Details

      Description

      The SPARQL parser recognizes and extracts this information and attaches it to the AST, but the query plan generator does not yet use the attached bindings. The simplest way to integrate those BINDINGS is to pump them into a named solution set and then INCLUDE that solution set within the top-level WHERE clause.

      However, bigdata accepts IBindingSet[]s pretty much everywhere. In fact, they are accepted at the IRunningQuery, the ASTOptimizers, etc. Just not ASTEvalHelper. The more general solution is therefore to simply accept multiple solutions into the query, do the static analysis of those solutions (the SolutionStats class) and then attach that analysis to the QueryRoot. The SolutionStats can then be leveraged in the ASTOptimizers.

      The openrdf platform allows the caller to specify a single BindingSet as input to the query. That pre-existing API needs to be reconciled with a BindingSet[] flowing into the query through the Bindings clause. I think that the right way to reconcile these things is to treat the caller given BindingSet as a constraint which must be applied to every solution in the BINDINGS clause. If this results in conflicting bindings for a given source solution from the BINDINGS clause, then there are no solutions to the query for that source solution.

      Thus, another way to look at this is that the BINDINGS clause attached to the QueryRoot replaces the BindingSet or IBindingSet flowing into the query.
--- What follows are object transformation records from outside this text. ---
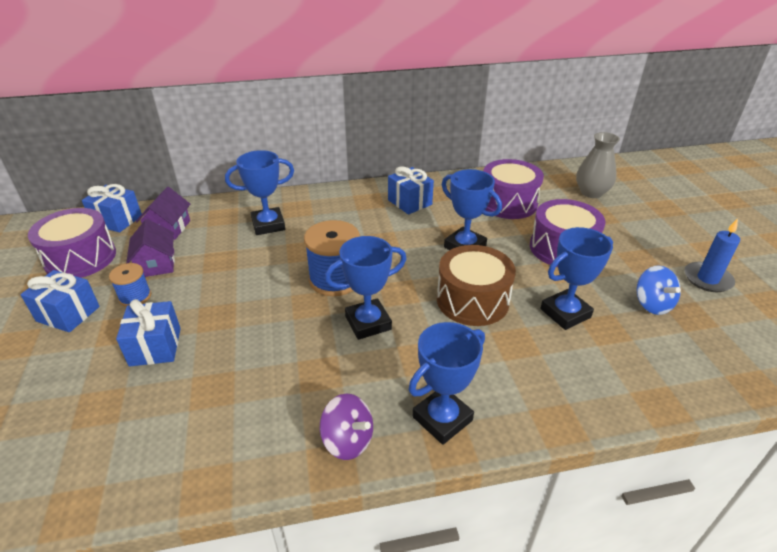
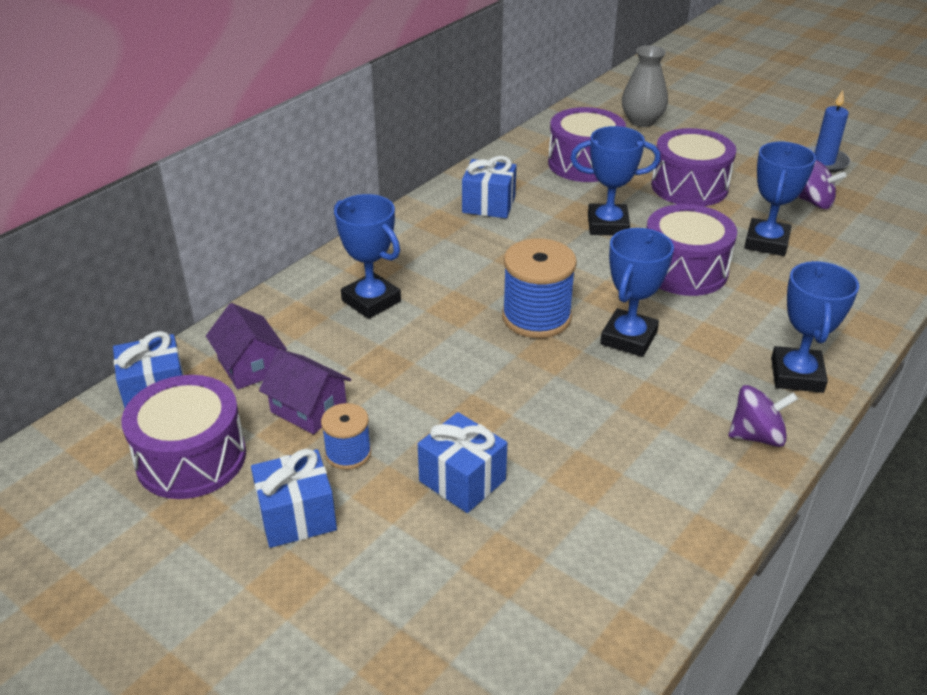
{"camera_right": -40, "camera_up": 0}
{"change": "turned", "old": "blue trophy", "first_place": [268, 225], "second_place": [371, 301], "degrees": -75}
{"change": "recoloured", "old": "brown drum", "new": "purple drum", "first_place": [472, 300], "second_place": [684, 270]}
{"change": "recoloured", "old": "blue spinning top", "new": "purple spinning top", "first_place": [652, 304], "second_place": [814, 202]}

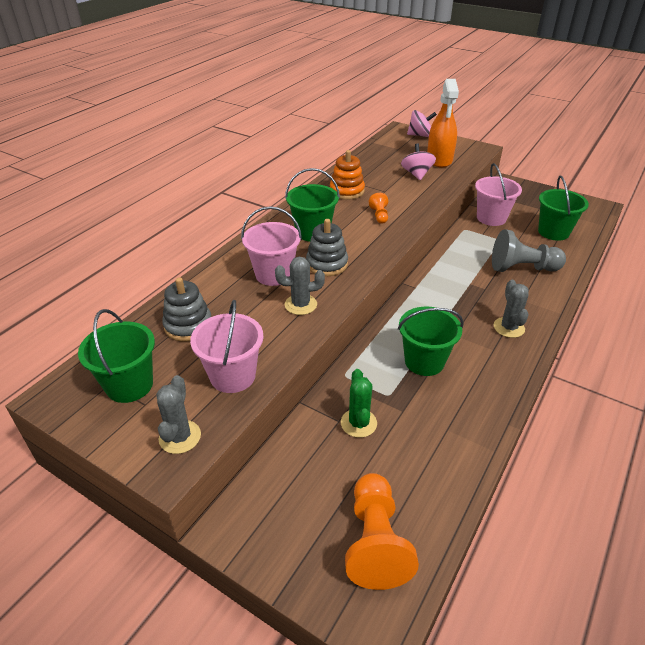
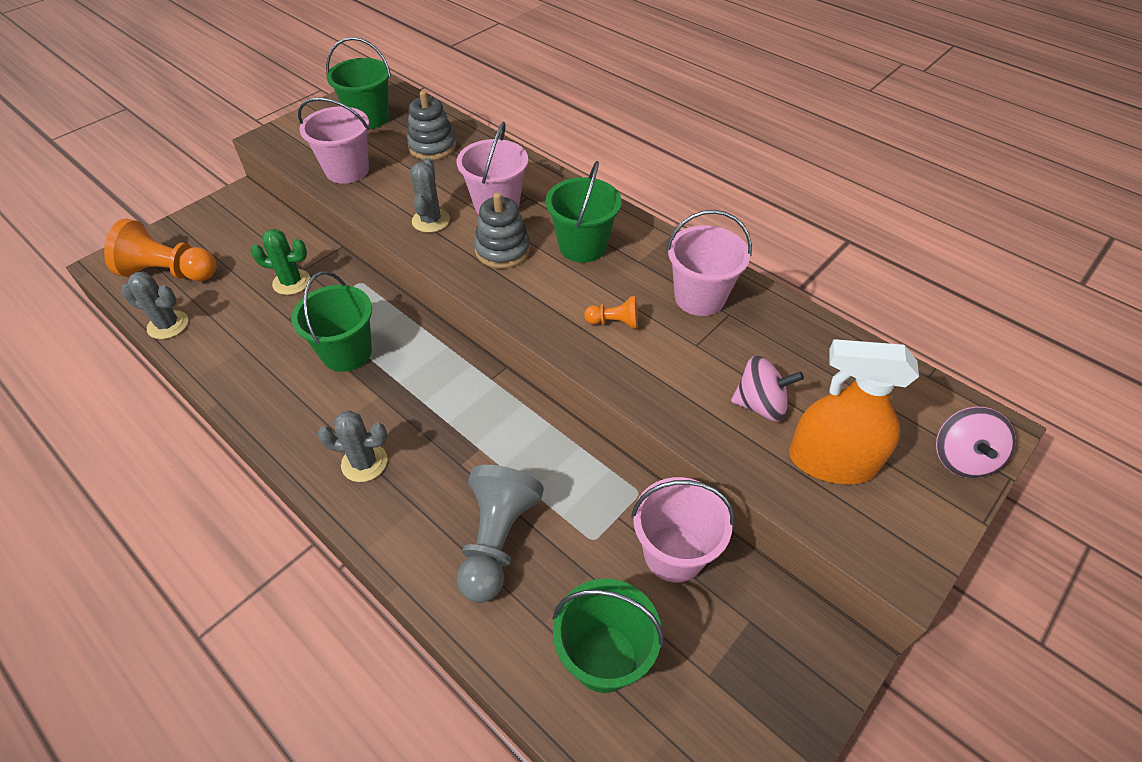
{"camera_right": 100, "camera_up": 10}
{"change": "replaced", "old": "orange stacking toy", "new": "pink bucket", "first_place": [347, 191], "second_place": [699, 297]}
{"change": "moved", "old": "grey cactus", "first_place": [180, 437], "second_place": [168, 325]}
They are basically different approaches to capturing the same information and just need to be reconciled.

      See https://sourceforge.net/apps/trac/bigdata/ticket/412 (StaticAnalysis#getDefinitelyBound() ignores exogenous variables)
      See https://sourceforge.net/apps/trac/bigdata/ticket/449 (SPARQL 1.1 Federation)
      See https://sourceforge.net/apps/trac/bigdata/ticket/267 (Support evaluation of 3rd party operators)

        Activity

        Hide
        bryanthompson bryanthompson added a comment -

        The BINDINGS clause is now obeyed. More work on federated query support. The remaining issue is deferring SERVICE calls where the service reference is a variable.
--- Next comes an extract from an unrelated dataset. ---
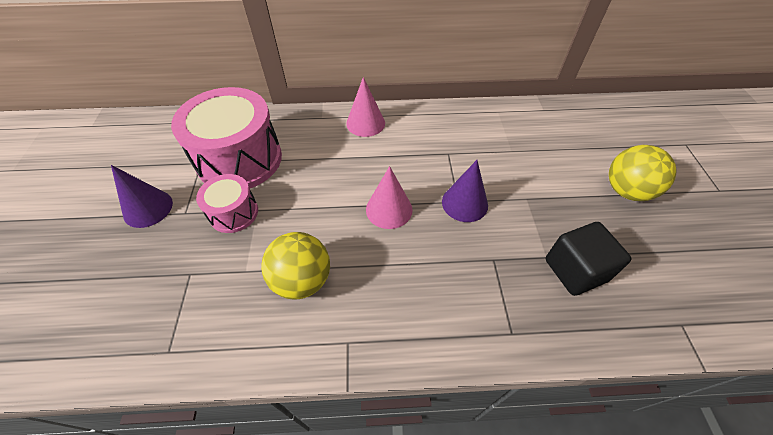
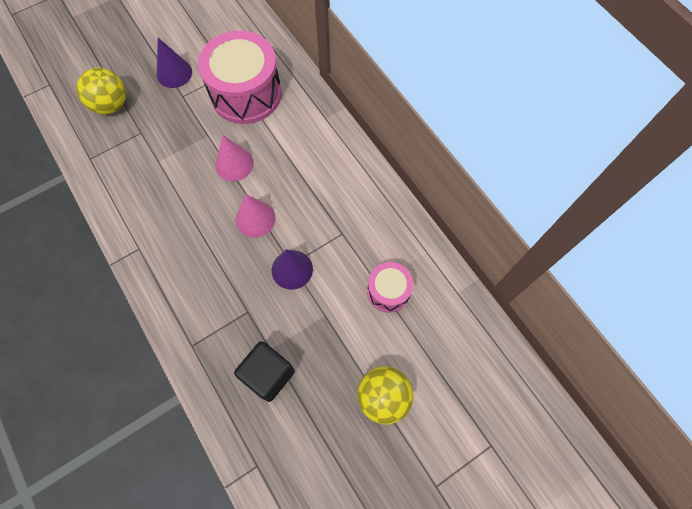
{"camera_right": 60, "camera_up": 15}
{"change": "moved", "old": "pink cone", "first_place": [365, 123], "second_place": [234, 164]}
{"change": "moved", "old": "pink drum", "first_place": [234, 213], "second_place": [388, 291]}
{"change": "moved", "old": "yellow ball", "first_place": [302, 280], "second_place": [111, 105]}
        The static analysis of exogenous variables issue (https://sourceforge.net/apps/trac/bigdata/ticket/412) remains open. I have not investigated optimizations there yet.


        - Renamed some methods on the IServiceOptions interface and some

        implementations of that interface in order to reduce confusion

        between internal bigdata versus internal openrdf services versus

        remote SPARQL services.


        - Modified the named solution set operators (JVMNamedSubqueryOp and

        HTreeNamedSubqueryOp) to vector all source solutions into the named

        subquery. These operators now verify that they are configured for

        "at-once" evaluation, thus ensuring that any BINDINGS clause is

        fully passed through into the named subquery by the operator.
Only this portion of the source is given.